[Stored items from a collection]
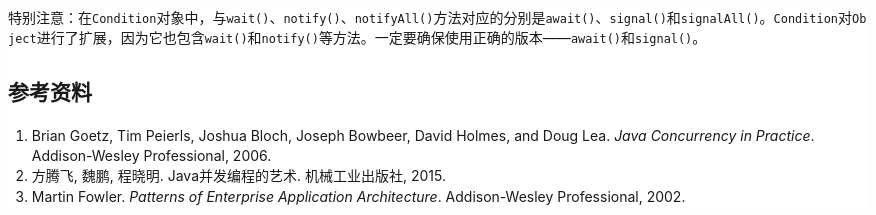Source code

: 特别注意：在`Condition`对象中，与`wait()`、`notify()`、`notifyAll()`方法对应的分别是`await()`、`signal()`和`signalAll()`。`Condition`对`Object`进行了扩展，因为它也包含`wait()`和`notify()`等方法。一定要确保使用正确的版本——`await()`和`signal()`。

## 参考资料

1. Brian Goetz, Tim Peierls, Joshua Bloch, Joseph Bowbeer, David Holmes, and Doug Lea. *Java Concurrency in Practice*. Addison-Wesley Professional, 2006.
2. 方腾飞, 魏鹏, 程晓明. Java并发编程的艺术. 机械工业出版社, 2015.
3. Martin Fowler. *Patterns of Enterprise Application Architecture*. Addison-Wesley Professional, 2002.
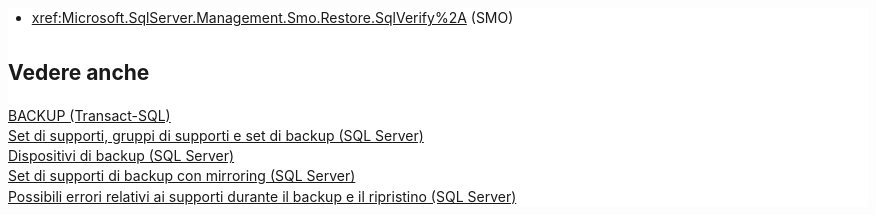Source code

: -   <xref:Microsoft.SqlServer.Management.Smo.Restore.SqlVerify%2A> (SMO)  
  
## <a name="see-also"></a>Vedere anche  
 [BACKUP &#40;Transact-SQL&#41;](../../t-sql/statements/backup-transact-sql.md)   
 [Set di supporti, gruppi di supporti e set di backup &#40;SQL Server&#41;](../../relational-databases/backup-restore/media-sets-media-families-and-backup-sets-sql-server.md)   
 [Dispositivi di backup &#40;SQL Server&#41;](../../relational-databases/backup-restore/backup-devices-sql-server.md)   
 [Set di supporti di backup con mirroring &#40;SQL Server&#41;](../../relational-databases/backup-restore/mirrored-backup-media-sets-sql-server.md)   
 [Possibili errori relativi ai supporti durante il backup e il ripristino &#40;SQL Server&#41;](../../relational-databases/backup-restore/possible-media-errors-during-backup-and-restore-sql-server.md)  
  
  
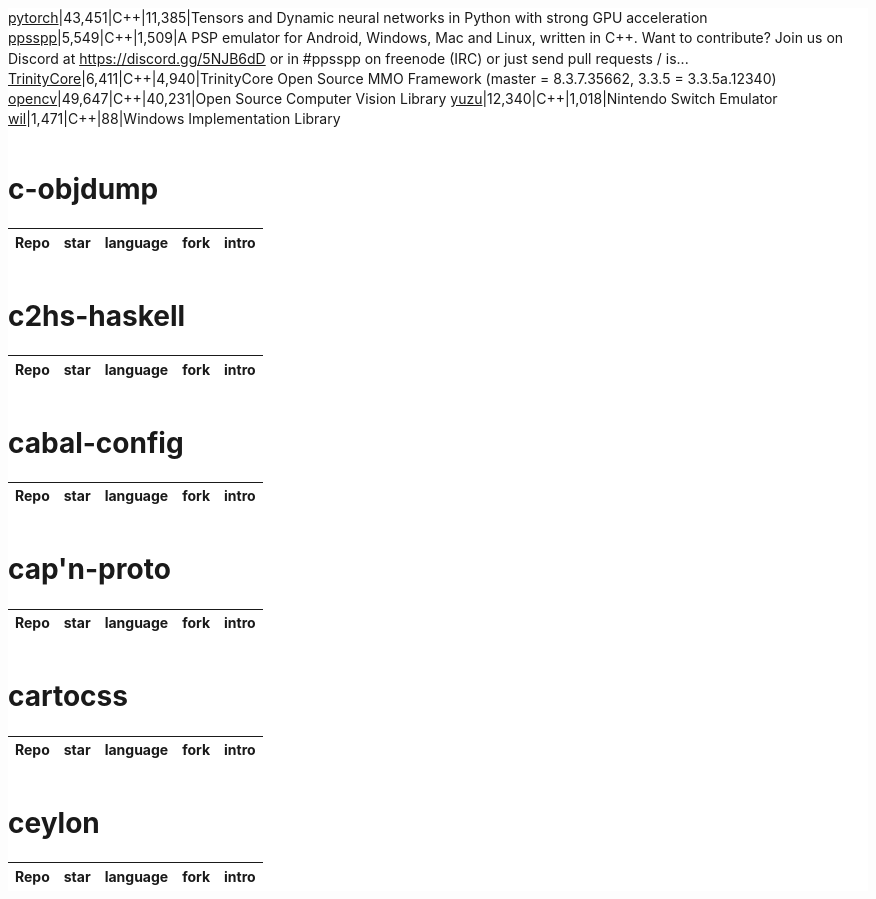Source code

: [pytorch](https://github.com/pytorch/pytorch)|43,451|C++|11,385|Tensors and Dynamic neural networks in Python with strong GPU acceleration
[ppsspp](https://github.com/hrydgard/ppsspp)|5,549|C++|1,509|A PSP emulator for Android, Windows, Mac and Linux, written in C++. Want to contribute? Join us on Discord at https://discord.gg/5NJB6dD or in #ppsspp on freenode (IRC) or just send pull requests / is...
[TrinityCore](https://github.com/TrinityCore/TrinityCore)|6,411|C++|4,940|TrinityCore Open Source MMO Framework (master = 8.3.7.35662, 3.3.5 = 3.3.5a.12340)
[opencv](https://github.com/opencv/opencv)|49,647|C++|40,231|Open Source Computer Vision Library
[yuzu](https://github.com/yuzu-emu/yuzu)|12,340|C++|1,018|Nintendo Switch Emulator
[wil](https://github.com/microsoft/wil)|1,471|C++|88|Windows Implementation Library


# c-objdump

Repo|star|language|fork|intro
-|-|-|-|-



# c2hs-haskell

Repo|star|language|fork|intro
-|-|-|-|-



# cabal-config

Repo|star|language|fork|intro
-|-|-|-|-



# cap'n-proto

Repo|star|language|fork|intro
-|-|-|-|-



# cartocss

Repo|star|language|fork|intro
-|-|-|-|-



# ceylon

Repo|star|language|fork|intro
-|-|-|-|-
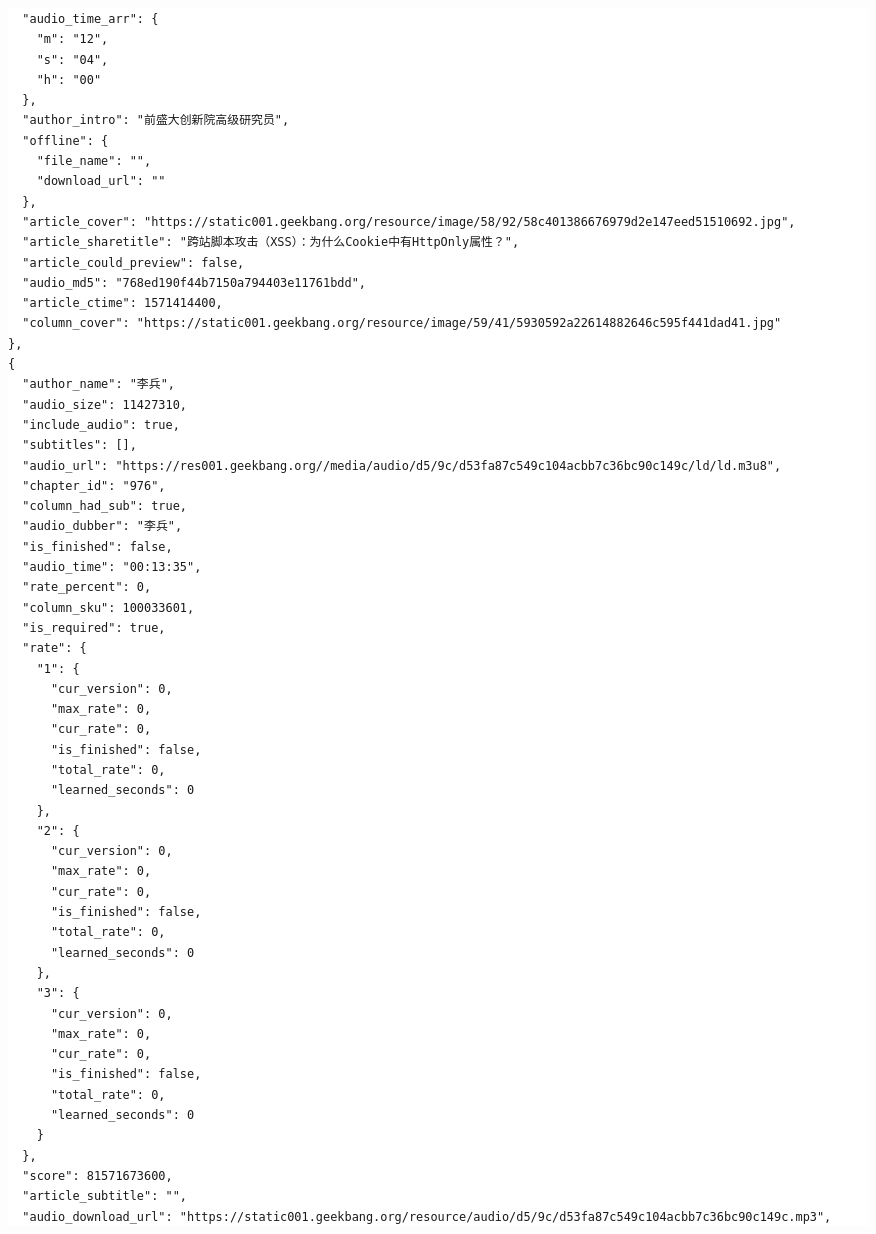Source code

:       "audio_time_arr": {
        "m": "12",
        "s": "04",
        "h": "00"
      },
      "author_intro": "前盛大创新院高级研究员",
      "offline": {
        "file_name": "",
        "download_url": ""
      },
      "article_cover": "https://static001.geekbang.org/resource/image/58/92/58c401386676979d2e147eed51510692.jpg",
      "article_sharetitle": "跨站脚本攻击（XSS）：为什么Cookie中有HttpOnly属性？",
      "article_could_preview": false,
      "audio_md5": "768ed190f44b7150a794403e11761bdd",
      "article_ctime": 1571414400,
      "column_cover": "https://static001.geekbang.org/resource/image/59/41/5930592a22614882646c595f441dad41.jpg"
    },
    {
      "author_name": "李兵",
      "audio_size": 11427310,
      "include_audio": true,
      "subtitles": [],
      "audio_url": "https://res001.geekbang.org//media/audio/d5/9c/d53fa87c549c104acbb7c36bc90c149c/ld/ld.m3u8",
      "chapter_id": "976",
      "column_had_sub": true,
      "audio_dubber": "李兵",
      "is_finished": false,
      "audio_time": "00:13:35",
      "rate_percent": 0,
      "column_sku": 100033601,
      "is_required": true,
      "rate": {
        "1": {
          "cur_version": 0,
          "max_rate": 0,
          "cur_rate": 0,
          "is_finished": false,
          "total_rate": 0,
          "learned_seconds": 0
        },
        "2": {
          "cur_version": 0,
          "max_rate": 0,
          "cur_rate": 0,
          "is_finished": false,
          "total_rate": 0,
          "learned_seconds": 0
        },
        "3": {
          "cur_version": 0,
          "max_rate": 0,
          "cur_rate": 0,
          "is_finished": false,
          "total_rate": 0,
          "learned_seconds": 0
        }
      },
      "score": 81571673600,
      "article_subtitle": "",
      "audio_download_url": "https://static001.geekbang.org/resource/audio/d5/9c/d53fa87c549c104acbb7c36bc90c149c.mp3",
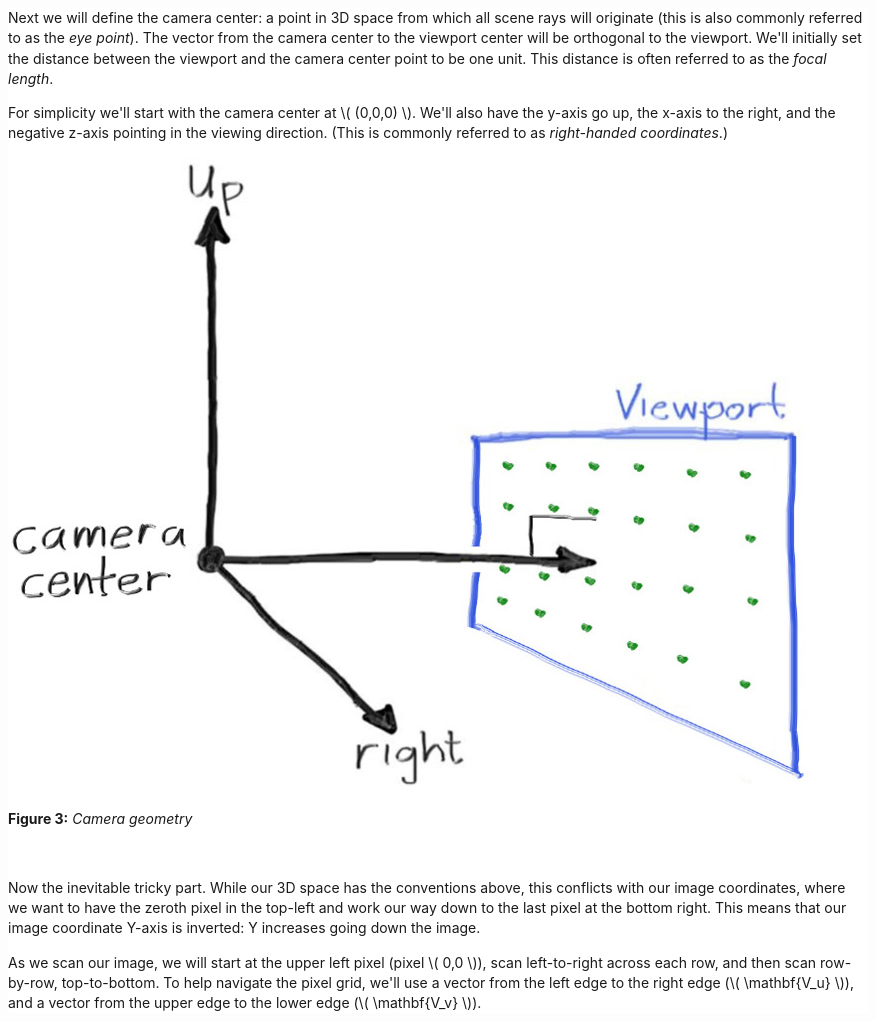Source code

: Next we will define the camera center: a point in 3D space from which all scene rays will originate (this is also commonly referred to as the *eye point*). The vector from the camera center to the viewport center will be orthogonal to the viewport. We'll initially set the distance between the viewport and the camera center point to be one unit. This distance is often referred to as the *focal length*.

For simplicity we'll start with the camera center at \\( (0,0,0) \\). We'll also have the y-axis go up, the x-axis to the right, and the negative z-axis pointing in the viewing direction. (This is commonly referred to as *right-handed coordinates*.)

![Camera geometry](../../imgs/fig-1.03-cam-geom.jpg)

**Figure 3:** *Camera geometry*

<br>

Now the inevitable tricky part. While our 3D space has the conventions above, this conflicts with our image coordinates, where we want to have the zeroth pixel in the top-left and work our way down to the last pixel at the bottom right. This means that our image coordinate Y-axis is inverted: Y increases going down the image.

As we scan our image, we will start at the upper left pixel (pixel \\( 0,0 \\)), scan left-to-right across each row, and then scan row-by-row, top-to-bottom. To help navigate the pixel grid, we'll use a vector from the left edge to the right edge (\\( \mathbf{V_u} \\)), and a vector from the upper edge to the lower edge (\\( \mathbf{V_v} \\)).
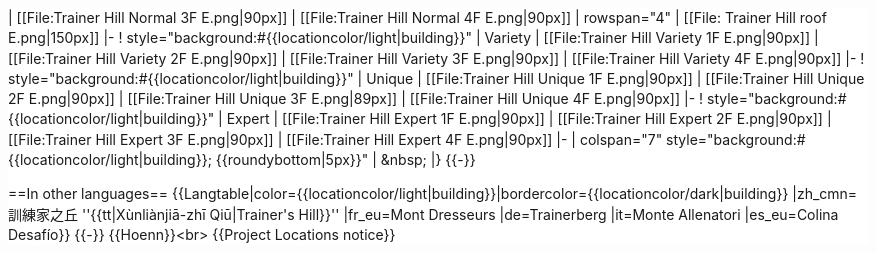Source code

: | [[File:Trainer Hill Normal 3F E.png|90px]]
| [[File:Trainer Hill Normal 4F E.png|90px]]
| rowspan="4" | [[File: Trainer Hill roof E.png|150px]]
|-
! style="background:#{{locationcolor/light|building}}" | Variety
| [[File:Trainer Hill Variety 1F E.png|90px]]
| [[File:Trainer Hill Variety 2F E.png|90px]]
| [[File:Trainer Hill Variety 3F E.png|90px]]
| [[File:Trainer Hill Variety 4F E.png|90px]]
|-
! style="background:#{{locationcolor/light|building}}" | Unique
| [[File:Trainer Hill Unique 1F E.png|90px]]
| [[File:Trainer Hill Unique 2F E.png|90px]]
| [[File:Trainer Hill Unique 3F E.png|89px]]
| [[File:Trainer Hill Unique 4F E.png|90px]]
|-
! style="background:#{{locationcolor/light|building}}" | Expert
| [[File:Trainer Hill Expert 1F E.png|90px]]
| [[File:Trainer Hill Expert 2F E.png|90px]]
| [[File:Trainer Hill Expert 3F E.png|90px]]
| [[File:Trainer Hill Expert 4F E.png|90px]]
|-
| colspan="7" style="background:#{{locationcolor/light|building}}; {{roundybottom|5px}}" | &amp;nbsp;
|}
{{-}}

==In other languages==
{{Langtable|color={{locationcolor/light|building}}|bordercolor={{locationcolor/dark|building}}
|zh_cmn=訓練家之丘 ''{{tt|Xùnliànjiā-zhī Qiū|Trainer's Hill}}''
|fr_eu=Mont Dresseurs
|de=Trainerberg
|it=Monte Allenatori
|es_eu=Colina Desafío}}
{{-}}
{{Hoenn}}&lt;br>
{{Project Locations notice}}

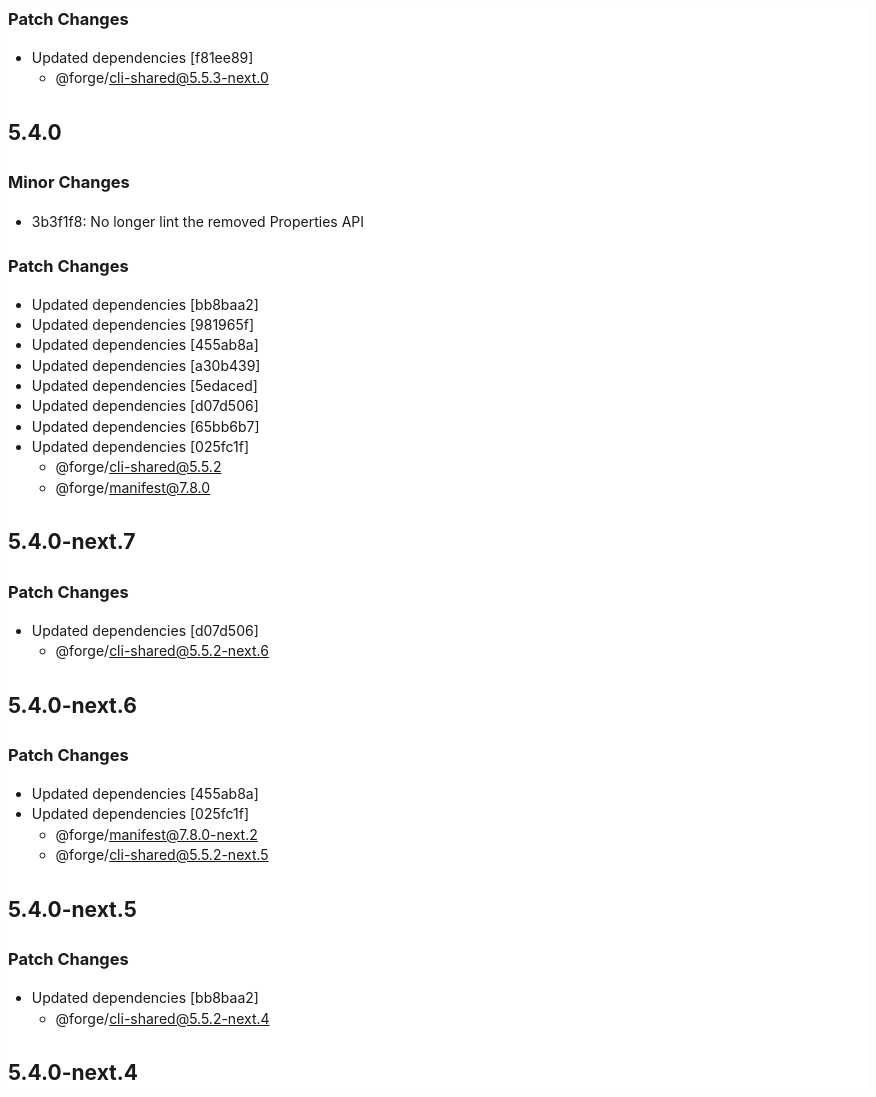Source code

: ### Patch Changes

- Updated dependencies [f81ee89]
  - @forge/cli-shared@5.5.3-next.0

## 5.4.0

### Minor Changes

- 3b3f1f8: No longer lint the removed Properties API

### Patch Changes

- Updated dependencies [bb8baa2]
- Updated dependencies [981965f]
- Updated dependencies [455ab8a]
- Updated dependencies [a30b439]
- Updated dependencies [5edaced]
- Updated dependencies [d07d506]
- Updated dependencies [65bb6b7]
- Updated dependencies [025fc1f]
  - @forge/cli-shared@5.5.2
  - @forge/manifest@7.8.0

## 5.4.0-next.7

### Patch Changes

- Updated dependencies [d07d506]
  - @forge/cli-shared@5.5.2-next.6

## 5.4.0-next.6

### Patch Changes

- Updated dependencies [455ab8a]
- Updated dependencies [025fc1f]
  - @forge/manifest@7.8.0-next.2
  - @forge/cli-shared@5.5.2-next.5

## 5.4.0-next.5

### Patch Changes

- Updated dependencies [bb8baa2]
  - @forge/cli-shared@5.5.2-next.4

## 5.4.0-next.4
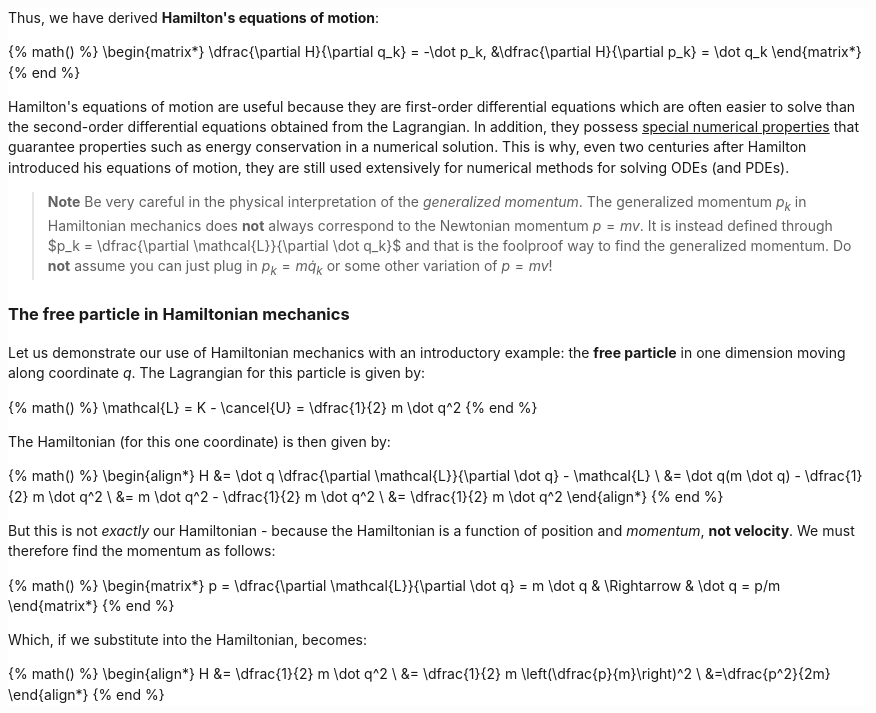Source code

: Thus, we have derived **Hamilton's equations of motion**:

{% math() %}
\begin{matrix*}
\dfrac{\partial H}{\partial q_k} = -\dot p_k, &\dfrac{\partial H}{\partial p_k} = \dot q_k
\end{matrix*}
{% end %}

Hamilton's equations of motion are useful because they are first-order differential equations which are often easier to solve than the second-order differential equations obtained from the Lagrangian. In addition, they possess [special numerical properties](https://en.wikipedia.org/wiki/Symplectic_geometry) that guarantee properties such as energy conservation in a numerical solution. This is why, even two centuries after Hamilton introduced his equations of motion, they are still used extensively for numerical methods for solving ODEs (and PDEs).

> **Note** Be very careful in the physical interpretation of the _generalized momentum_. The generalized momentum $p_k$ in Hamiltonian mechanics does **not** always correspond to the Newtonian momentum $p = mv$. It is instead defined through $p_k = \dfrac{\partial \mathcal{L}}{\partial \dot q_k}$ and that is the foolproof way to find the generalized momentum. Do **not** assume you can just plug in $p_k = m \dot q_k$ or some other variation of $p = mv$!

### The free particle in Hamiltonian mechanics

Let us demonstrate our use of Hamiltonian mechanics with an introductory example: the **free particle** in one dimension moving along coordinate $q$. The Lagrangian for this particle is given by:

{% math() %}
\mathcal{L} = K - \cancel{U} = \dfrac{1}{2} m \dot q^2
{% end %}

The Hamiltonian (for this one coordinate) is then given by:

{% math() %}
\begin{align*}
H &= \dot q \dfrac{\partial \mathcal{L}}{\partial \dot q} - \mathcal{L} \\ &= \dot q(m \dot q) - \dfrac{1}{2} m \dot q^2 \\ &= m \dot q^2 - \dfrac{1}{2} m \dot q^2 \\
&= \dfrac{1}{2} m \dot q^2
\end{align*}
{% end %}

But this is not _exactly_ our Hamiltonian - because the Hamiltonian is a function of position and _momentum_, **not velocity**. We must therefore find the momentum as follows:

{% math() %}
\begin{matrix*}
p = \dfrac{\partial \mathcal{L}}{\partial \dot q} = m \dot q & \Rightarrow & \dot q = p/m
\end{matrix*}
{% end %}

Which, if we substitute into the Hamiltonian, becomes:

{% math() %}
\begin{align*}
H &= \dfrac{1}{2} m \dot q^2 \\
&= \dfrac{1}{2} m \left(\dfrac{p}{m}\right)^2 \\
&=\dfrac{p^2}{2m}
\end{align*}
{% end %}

§ Your goal: From the first line of the entries down to the line with "[Set di supporti, gruppi", print each line exactly; omit any picture.

§ Answer to the problem:
Source code

: 特别注意：在`Condition`对象中，与`wait()`、`notify()`、`notifyAll()`方法对应的分别是`await()`、`signal()`和`signalAll()`。`Condition`对`Object`进行了扩展，因为它也包含`wait()`和`notify()`等方法。一定要确保使用正确的版本——`await()`和`signal()`。

## 参考资料

1. Brian Goetz, Tim Peierls, Joshua Bloch, Joseph Bowbeer, David Holmes, and Doug Lea. *Java Concurrency in Practice*. Addison-Wesley Professional, 2006.
2. 方腾飞, 魏鹏, 程晓明. Java并发编程的艺术. 机械工业出版社, 2015.
3. Martin Fowler. *Patterns of Enterprise Application Architecture*. Addison-Wesley Professional, 2002.
Source code

: -   <xref:Microsoft.SqlServer.Management.Smo.Restore.SqlVerify%2A> (SMO)  
  
## <a name="see-also"></a>Vedere anche  
 [BACKUP &#40;Transact-SQL&#41;](../../t-sql/statements/backup-transact-sql.md)   
 [Set di supporti, gruppi di supporti e set di backup &#40;SQL Server&#41;](../../relational-databases/backup-restore/media-sets-media-families-and-backup-sets-sql-server.md)   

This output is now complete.